[Image comparison data]
▽

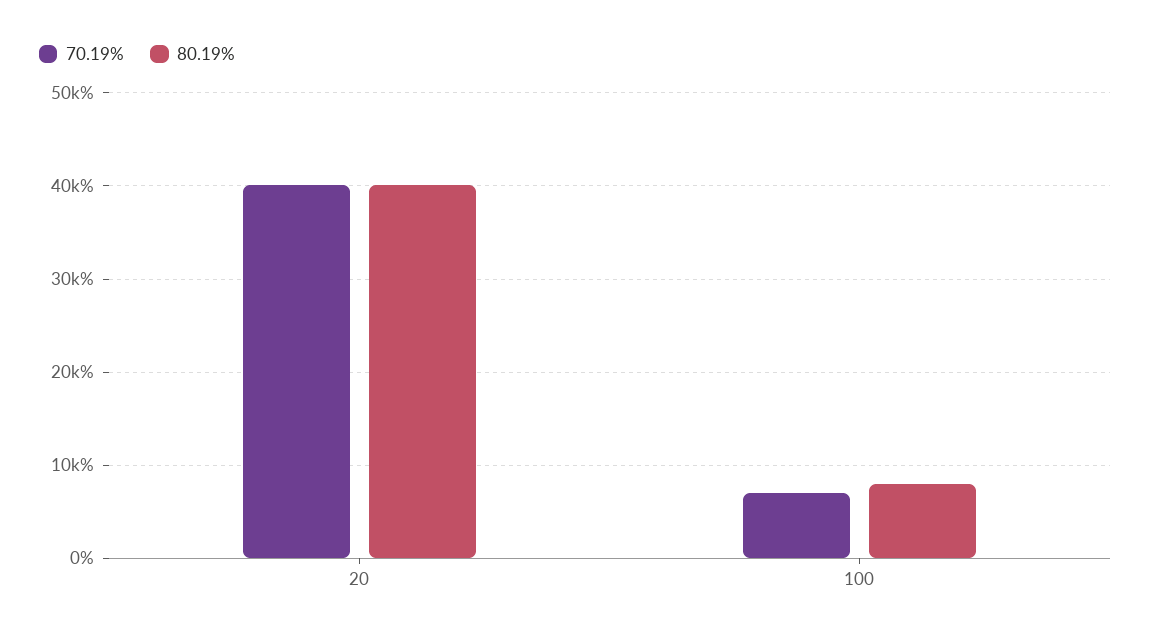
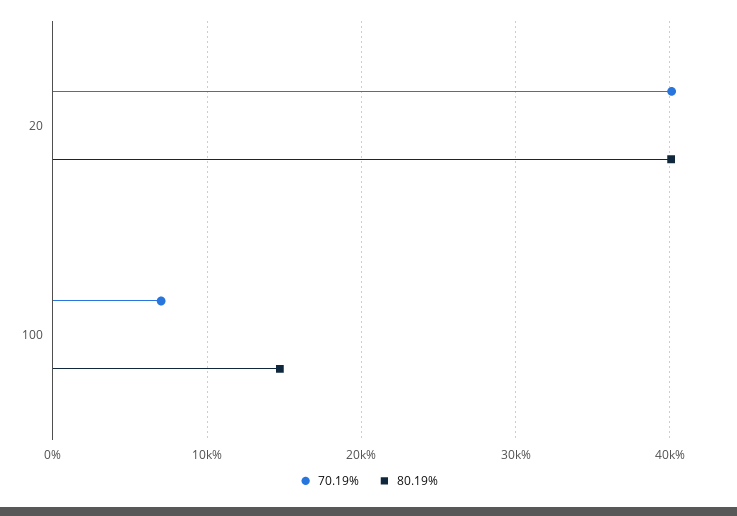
  {
    "70.19%": {
      "20": 40000,
      "100": 7000
    },
    "80.19%": {
      "20": 40000,
-     "100": 8000
+     "100": 15000
    }
  }

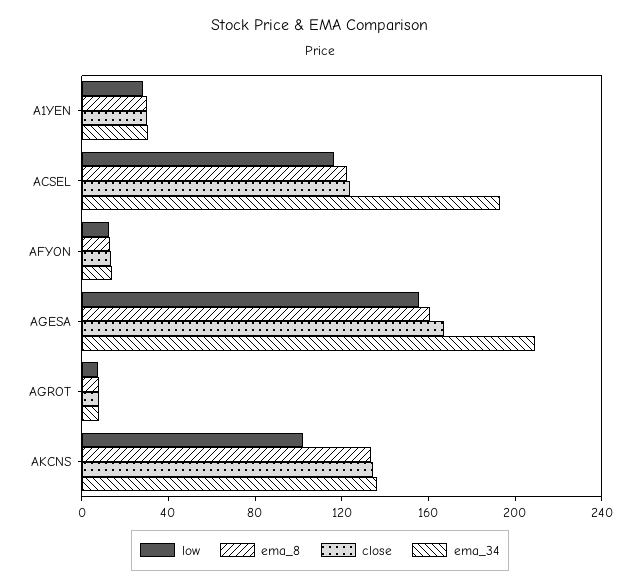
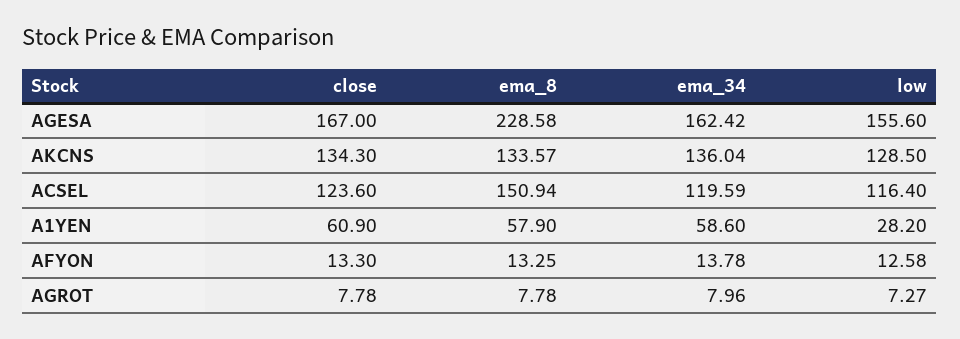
  {
    "low": {
      "A1YEN": 28.2,
      "ACSEL": 116.4,
      "AFYON": 12.58,
      "AGESA": 155.6,
      "AGROT": 7.27,
-     "AKCNS": 100
+     "AKCNS": 128.5
    },
    "ema_8": {
-     "A1YEN": 30,
+     "A1YEN": 57.9,
-     "ACSEL": 120,
+     "ACSEL": 150.94,
      "AFYON": 13.25,
-     "AGESA": 160,
+     "AGESA": 228.58,
      "AGROT": 7.78,
      "AKCNS": 133.57
    },
    "close": {
-     "A1YEN": 30,
+     "A1YEN": 60.9,
      "ACSEL": 123.6,
      "AFYON": 13.3,
      "AGESA": 167,
      "AGROT": 7.78,
      "AKCNS": 134.3
    },
    "ema_34": {
-     "A1YEN": 30,
+     "A1YEN": 58.6,
-     "ACSEL": 190,
+     "ACSEL": 119.59,
      "AFYON": 13.78,
-     "AGESA": 210,
+     "AGESA": 162.42,
      "AGROT": 7.96,
      "AKCNS": 136.04
    }
  }

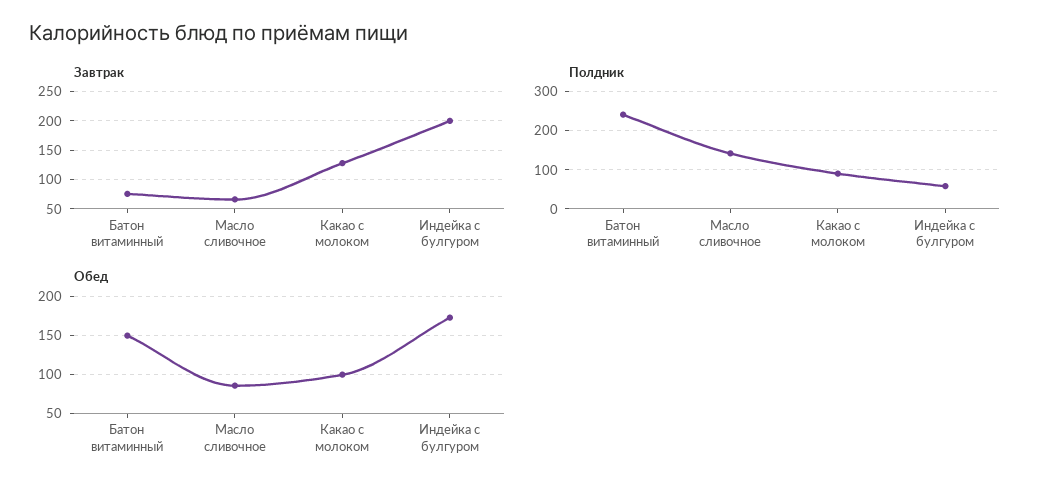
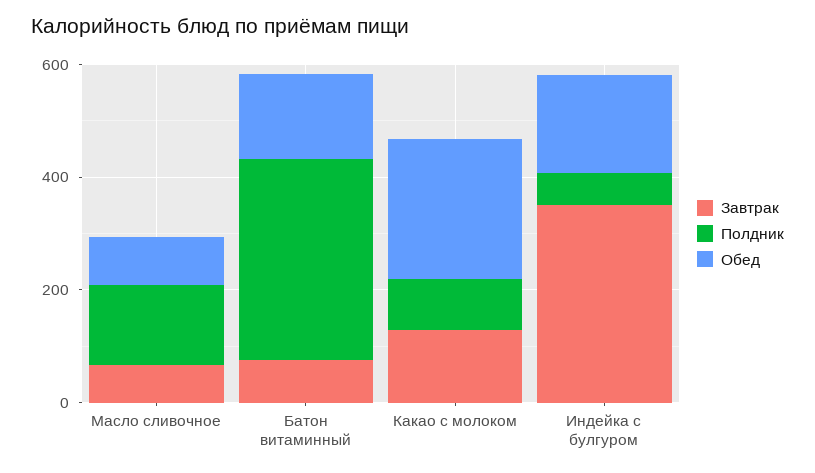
  {
    "Завтрак": {
      "Батон витаминный": 75,
      "Масло сливочное": 75,
      "Какао с молоком": 125,
-     "Индейка с булгуром": 200
+     "Индейка с булгуром": 350
    },
    "Полдник": {
-     "Батон витаминный": 240,
+     "Батон витаминный": 350,
      "Масло сливочное": 140,
      "Какао с молоком": 100,
      "Индейка с булгуром": 60
    },
    "Обед": {
      "Батон витаминный": 150,
      "Масло сливочное": 90,
-     "Какао с молоком": 100,
+     "Какао с молоком": 250,
      "Индейка с булгуром": 170
    }
  }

△

**What you are asked to do**
Leave out every picture and copy the rest of the records exactly.

**Written solution**
  {
    "70.19%": {
      "20": 40000,
      "100": 7000
    },
    "80.19%": {
      "20": 40000,
-     "100": 8000
+     "100": 15000
    }
  }

  {
    "low": {
      "A1YEN": 28.2,
      "ACSEL": 116.4,
      "AFYON": 12.58,
      "AGESA": 155.6,
      "AGROT": 7.27,
-     "AKCNS": 100
+     "AKCNS": 128.5
    },
    "ema_8": {
-     "A1YEN": 30,
+     "A1YEN": 57.9,
-     "ACSEL": 120,
+     "ACSEL": 150.94,
      "AFYON": 13.25,
-     "AGESA": 160,
+     "AGESA": 228.58,
      "AGROT": 7.78,
      "AKCNS": 133.57
    },
    "close": {
-     "A1YEN": 30,
+     "A1YEN": 60.9,
      "ACSEL": 123.6,
      "AFYON": 13.3,
      "AGESA": 167,
      "AGROT": 7.78,
      "AKCNS": 134.3
    },
    "ema_34": {
-     "A1YEN": 30,
+     "A1YEN": 58.6,
-     "ACSEL": 190,
+     "ACSEL": 119.59,
      "AFYON": 13.78,
-     "AGESA": 210,
+     "AGESA": 162.42,
      "AGROT": 7.96,
      "AKCNS": 136.04
    }
  }

  {
    "Завтрак": {
      "Батон витаминный": 75,
      "Масло сливочное": 75,
      "Какао с молоком": 125,
-     "Индейка с булгуром": 200
+     "Индейка с булгуром": 350
    },
    "Полдник": {
-     "Батон витаминный": 240,
+     "Батон витаминный": 350,
      "Масло сливочное": 140,
      "Какао с молоком": 100,
      "Индейка с булгуром": 60
    },
    "Обед": {
      "Батон витаминный": 150,
      "Масло сливочное": 90,
-     "Какао с молоком": 100,
+     "Какао с молоком": 250,
      "Индейка с булгуром": 170
    }
  }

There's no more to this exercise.